紅箋冷淡地道:“我騙你做什麼?這方土地上所有做了壞事的人,管你是道修也好,魔修也罷,是元嬰還是化神,終將付出代價。至於你,你是無法離開‘陰陽蠱花鏡’的,你要做器靈也好,是要自行消散也好,都隨你的便。這件法寶,我肯定是要祭煉的。
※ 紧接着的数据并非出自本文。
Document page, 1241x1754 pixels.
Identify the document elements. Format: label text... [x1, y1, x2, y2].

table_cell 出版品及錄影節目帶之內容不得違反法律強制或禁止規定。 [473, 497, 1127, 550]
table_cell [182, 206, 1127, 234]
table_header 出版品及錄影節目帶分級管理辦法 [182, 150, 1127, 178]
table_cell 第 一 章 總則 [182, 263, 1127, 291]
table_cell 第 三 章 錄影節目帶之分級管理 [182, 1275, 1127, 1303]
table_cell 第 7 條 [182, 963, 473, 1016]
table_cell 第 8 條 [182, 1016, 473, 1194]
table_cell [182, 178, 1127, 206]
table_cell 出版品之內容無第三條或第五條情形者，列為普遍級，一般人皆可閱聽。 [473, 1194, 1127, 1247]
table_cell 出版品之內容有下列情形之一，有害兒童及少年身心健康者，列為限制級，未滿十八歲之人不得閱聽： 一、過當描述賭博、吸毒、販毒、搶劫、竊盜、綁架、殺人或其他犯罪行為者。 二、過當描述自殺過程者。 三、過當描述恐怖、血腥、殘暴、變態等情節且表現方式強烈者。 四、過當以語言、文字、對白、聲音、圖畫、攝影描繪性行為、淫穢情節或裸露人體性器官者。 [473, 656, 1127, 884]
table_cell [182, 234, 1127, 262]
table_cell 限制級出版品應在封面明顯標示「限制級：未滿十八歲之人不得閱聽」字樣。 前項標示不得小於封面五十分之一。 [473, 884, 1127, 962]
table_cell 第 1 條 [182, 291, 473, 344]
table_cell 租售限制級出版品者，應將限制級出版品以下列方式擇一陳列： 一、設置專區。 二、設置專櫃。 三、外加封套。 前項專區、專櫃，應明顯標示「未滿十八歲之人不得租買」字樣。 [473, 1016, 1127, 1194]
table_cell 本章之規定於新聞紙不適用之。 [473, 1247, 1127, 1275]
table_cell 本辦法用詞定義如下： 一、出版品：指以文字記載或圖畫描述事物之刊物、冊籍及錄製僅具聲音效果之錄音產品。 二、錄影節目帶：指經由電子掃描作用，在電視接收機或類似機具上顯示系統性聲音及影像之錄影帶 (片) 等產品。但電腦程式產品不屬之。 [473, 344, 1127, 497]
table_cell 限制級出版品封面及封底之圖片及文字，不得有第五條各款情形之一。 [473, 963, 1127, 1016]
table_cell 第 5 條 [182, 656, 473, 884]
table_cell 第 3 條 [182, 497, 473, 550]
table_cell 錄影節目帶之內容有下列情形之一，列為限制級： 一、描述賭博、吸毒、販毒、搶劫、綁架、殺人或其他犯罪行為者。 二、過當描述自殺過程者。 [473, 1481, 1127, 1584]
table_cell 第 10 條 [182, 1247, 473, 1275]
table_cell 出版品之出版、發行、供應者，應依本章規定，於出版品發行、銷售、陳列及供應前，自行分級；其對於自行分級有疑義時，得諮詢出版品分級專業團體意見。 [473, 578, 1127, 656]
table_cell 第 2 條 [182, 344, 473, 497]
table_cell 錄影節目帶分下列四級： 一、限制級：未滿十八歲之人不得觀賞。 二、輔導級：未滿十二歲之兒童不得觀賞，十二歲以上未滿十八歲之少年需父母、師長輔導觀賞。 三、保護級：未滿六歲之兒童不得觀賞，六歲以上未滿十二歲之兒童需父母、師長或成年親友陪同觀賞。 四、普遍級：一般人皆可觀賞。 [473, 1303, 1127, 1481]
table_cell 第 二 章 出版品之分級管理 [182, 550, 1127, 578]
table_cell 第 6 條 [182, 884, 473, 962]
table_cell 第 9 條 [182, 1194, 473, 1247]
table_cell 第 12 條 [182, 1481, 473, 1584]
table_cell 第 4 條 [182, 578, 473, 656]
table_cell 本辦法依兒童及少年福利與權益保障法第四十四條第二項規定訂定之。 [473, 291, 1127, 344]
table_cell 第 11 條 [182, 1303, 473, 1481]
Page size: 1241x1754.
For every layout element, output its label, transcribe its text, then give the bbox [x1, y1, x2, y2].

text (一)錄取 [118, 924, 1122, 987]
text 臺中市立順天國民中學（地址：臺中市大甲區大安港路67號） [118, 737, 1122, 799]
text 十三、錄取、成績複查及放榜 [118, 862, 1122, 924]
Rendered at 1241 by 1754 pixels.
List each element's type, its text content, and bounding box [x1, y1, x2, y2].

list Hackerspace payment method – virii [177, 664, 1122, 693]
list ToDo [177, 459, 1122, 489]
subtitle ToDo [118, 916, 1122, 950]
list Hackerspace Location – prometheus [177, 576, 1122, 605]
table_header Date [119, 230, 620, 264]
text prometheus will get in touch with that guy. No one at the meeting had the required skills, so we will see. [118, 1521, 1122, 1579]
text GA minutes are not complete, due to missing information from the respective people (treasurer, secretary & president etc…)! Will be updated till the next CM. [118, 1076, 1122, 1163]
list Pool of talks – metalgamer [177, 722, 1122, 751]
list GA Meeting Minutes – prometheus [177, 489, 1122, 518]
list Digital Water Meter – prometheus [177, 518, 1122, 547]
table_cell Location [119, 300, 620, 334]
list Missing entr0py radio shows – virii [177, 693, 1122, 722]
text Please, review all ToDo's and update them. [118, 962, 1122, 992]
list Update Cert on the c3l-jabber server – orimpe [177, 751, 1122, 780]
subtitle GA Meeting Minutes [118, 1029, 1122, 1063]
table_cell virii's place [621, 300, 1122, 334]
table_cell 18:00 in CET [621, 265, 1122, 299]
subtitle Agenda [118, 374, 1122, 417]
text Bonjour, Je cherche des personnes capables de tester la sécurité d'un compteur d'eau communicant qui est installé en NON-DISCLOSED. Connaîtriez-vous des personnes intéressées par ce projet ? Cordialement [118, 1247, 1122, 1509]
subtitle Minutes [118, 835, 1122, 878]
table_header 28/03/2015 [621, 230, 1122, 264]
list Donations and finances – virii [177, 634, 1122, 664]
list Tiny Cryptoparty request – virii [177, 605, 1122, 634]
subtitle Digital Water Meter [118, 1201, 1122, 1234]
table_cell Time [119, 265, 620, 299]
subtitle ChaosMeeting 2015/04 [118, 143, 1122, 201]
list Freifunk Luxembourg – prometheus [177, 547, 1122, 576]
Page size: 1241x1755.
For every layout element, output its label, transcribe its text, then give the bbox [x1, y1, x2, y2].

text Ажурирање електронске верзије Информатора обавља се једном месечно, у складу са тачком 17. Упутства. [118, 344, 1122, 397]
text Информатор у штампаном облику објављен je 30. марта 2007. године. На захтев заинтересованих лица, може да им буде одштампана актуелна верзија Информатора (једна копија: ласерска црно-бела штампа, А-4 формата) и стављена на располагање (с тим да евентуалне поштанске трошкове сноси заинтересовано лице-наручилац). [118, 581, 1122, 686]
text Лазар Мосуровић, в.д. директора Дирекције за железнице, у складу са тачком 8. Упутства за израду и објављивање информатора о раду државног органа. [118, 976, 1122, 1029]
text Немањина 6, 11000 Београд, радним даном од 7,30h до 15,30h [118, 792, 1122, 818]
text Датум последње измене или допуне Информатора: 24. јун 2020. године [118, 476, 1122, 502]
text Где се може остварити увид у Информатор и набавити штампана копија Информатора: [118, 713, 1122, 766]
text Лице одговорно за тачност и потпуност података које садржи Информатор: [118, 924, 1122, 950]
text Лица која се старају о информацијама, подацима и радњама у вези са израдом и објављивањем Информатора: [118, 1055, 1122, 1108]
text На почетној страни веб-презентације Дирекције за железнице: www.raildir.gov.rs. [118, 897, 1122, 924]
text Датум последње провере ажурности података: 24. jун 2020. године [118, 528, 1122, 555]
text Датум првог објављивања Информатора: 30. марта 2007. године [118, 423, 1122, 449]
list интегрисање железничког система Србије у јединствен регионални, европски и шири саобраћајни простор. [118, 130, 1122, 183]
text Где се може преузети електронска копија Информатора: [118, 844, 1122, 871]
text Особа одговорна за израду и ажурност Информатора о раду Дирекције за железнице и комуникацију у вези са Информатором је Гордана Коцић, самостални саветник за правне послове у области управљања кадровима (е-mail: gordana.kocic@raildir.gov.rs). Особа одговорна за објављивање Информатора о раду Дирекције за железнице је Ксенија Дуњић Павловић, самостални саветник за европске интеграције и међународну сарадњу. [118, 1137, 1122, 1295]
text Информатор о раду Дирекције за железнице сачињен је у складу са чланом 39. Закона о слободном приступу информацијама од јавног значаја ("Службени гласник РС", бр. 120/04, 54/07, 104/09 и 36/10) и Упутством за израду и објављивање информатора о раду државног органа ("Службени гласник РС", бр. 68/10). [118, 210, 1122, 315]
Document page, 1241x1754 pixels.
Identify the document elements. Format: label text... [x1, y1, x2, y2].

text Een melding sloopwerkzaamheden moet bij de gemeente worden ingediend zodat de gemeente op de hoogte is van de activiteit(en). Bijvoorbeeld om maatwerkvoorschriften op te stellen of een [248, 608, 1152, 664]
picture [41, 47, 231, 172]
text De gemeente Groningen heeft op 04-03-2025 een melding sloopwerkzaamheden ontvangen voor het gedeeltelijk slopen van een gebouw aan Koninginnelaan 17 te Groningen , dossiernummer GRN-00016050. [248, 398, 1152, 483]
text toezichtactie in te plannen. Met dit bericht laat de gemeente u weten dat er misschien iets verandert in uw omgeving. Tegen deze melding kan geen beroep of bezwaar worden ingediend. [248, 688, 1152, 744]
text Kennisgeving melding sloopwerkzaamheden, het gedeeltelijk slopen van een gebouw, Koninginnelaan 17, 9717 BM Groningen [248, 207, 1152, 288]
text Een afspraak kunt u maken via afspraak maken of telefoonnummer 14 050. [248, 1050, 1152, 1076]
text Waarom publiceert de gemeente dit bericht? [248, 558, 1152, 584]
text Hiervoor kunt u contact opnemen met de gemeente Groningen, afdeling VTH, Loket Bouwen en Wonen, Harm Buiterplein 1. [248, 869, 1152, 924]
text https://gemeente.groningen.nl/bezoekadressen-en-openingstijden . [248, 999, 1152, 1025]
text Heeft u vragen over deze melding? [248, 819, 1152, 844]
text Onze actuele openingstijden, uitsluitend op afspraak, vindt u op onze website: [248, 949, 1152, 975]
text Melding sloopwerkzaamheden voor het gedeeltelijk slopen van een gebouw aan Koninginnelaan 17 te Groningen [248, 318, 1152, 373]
”

“你怎麼敢這樣和我說話?你是道修,沒有我,你根本無法真正掌握這件法寶!”

“那又如何?”紅箋說完,神識退出了“陰陽蠱花鏡”,她向石清響望去,見他仍在翻來覆去地研究手裡的鏡子,好像拿到了一件中意的玩具。

那又如何,只要他喜歡!

☆、第三百四十九章 祭煉和吻

真要祭煉“陰陽蠱花鏡”,兩面鏡子紅箋和石清響肯定是一人一面。

不過祭煉法寶是件大事,尤其這是件魔修的法寶,更須慎之又慎,紅箋便想著等一等再說,石清響現在這種情況,紅箋也擔心他像孩子一樣對這“陰陽蠱花鏡”只有幾個時辰的熱度,若是過些天他還沒有失去興趣,那時再祭煉也不遲。

解決了灰老鼠的事,紅箋也覺著鬆了口氣。

濮志用等人前來恭請紅箋前往白原城小住,紅箋想了想,還是婉言謝絕了。

一來石清響的那縷魂魄越早找回來越好,耽誤不得,再者,她也不習慣白原城的修士們對她感恩戴德,宛如眾星捧月一般。

臨分別時,紅箋悄悄問了問濮志用這幾日可有季有云的訊息,季有云在丹崖宗護宗大陣前面鎩羽而歸,紅箋擔心他轉而去找各大宗的麻煩,尤其是小瀛洲、躚雲宗、三清門幾家盟友,一旦被他找上,只怕就是一場大劫難。

濮志用雖在偏遠的白原城,但訊息還算比較靈通,尤其涉及季有云,一出就是大事,照理說不管哪家出了事,他都會知道。

但是還真沒有季有云的丁點訊息。

這叫紅箋隱隱有些不安,季有云不會滿足於現狀,他沒去小瀛洲,沒去三清門,那就是有對他而言更重要的事要做,這等奸狡之徒偏偏又是化神,一旦躲在暗處冒壞水真叫人防不勝防。

紅箋同白原城修士們告別,不提濮志用回城之後接到宗門回信,知道了紅箋和石清響的真實身份,單說紅箋接下來帶著石清響和“寶寶獸”趕了大半天的路,終於來到極北冰川。

她指望著石清響故地重遊能有什麼特別的感應,但不知是石清響的那縷魂魄不在這附近還是怎的,紅箋陪著他在當日受傷的那片海域細細搜尋了三四天,範圍已擴大到方圓數百里。卻一無所獲。

紅箋有些犯愁,趁著浮出海面恢復真元的工夫,自己將元嬰離體感覺了一番,同石清響道:“你再好生想想。有沒有哪個地方就是莫名覺著牽掛,想去看一看?”

幾天下來石清響自己也很著急,之前白原城那件事雖然是他最後憑感覺捉住了灰老鼠,但在追擊的過程中頗受打擊,令他不止一次渴望力量,對找回元嬰也充滿了憧憬。